Instructions for the task
For the data below, please report each line where the word "nodes" is found.

Start of Dataset records

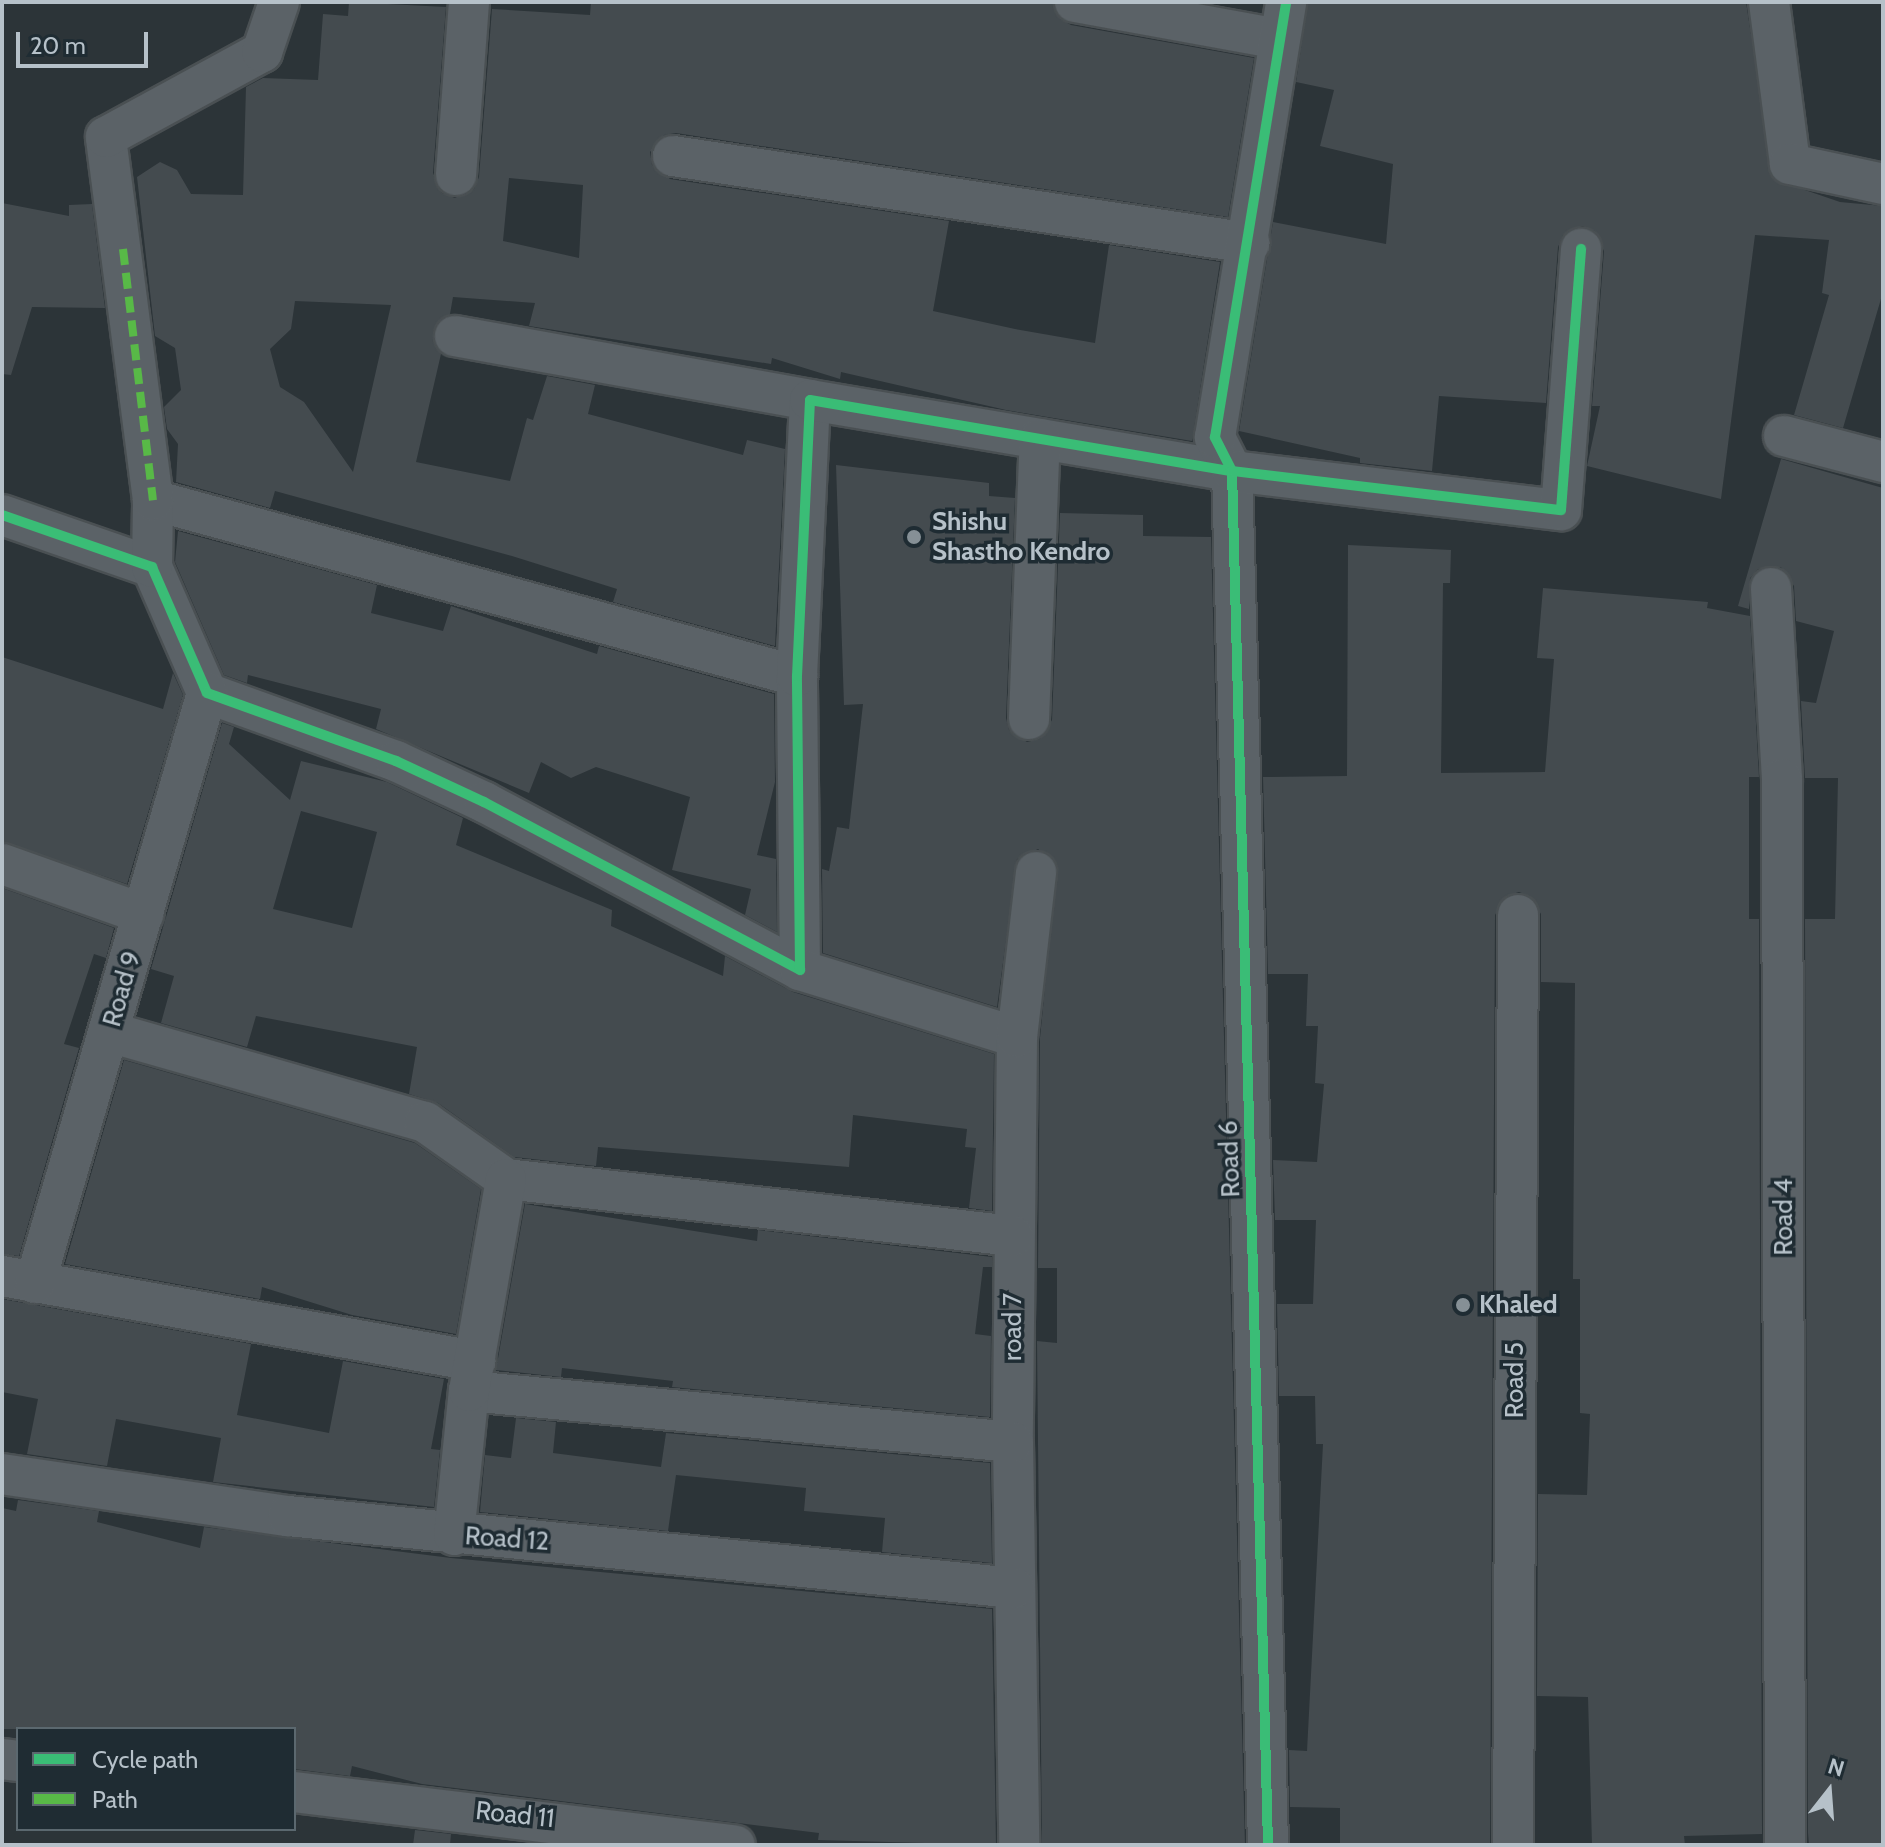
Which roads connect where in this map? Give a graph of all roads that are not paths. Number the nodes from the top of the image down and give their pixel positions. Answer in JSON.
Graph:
{"nodes":[{"id":1,"x":279,"y":2,"type":"edge"},
{"id":2,"x":469,"y":2,"type":"edge"},
{"id":3,"x":1075,"y":2,"type":"edge"},
{"id":4,"x":1769,"y":2,"type":"edge"},
{"id":5,"x":1282,"y":21,"type":"edge"},
{"id":6,"x":673,"y":156,"type":"dead end"},
{"id":7,"x":456,"y":175,"type":"dead end"},
{"id":8,"x":1883,"y":184,"type":"edge"},
{"id":9,"x":1249,"y":243,"type":"junction"},
{"id":10,"x":1581,"y":249,"type":"dead end"},
{"id":11,"x":455,"y":336,"type":"dead end"},
{"id":12,"x":810,"y":400,"type":"junction"},
{"id":13,"x":1784,"y":436,"type":"dead end"},
{"id":14,"x":1040,"y":439,"type":"junction"},
{"id":15,"x":1883,"y":462,"type":"edge"},
{"id":16,"x":1232,"y":471,"type":"junction"},
{"id":17,"x":153,"y":500,"type":"junction"},
{"id":18,"x":2,"y":515,"type":"edge"},
{"id":19,"x":152,"y":567,"type":"junction"},
{"id":20,"x":1771,"y":588,"type":"dead end"},
{"id":21,"x":797,"y":676,"type":"junction"},
{"id":22,"x":207,"y":693,"type":"junction"},
{"id":23,"x":1029,"y":719,"type":"dead end"},
{"id":24,"x":2,"y":864,"type":"edge"},
{"id":25,"x":1036,"y":872,"type":"dead end"},
{"id":26,"x":143,"y":914,"type":"junction"},
{"id":27,"x":1518,"y":915,"type":"dead end"},
{"id":28,"x":800,"y":970,"type":"junction"},
{"id":29,"x":109,"y":1032,"type":"junction"},
{"id":30,"x":1017,"y":1037,"type":"junction"},
{"id":31,"x":506,"y":1179,"type":"junction"},
{"id":32,"x":1013,"y":1236,"type":"junction"},
{"id":33,"x":19,"y":1279,"type":"edge"},
{"id":34,"x":472,"y":1376,"type":"junction"},
{"id":35,"x":1013,"y":1442,"type":"junction"},
{"id":36,"x":2,"y":1474,"type":"edge"},
{"id":37,"x":454,"y":1535,"type":"junction"},
{"id":38,"x":1014,"y":1588,"type":"junction"},
{"id":39,"x":296,"y":1792,"type":"edge"},
{"id":40,"x":735,"y":1845,"type":"edge"},
{"id":41,"x":1019,"y":1845,"type":"edge"},
{"id":42,"x":1268,"y":1845,"type":"edge"},
{"id":43,"x":1513,"y":1845,"type":"edge"},
{"id":44,"x":1785,"y":1845,"type":"edge"}],
"edges":[{"from":1,"to":17,"type":"street"},
{"from":2,"to":7,"type":"street"},
{"from":3,"to":5,"type":"street"},
{"from":4,"to":8,"type":"street"},
{"from":5,"to":9,"type":"street"},
{"from":6,"to":9,"type":"street"},
{"from":9,"to":16,"type":"street"},
{"from":10,"to":16,"type":"street"},
{"from":11,"to":12,"type":"street"},
{"from":12,"to":14,"type":"street"},
{"from":12,"to":21,"type":"street"},
{"from":13,"to":15,"type":"street"},
{"from":14,"to":16,"type":"street"},
{"from":14,"to":23,"type":"street"},
{"from":16,"to":42,"type":"street","name":"Road 6"},
{"from":17,"to":19,"type":"street"},
{"from":17,"to":21,"type":"street"},
{"from":18,"to":19,"type":"street"},
{"from":19,"to":22,"type":"street"},
{"from":20,"to":44,"type":"street","name":"Road 4"},
{"from":21,"to":28,"type":"street"},
{"from":22,"to":26,"type":"street","name":"Road 9"},
{"from":22,"to":28,"type":"street"},
{"from":24,"to":26,"type":"street"},
{"from":25,"to":30,"type":"street","name":"road 7"},
{"from":26,"to":29,"type":"street","name":"Road 9"},
{"from":27,"to":43,"type":"street","name":"Road 5"},
{"from":28,"to":30,"type":"street"},
{"from":29,"to":31,"type":"street"},
{"from":29,"to":33,"type":"street","name":"Road 9"},
{"from":30,"to":32,"type":"street","name":"road 7"},
{"from":31,"to":32,"type":"street"},
{"from":31,"to":34,"type":"street"},
{"from":32,"to":35,"type":"street","name":"road 7"},
{"from":33,"to":34,"type":"street"},
{"from":34,"to":35,"type":"street"},
{"from":34,"to":37,"type":"street"},
{"from":35,"to":38,"type":"street","name":"road 7"},
{"from":36,"to":37,"type":"street","name":"Road 12"},
{"from":37,"to":38,"type":"street","name":"Road 12"},
{"from":38,"to":41,"type":"street","name":"road 7"},
{"from":39,"to":40,"type":"street","name":"Road 11"}]}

End of Dataset records

Response to the task
Which roads connect where in this map? Give a graph of all roads that are not paths. Number the nodes from the top of the image down and give their pixel positions. Answer in JSON.
{"nodes":[{"id":1,"x":279,"y":2,"type":"edge"},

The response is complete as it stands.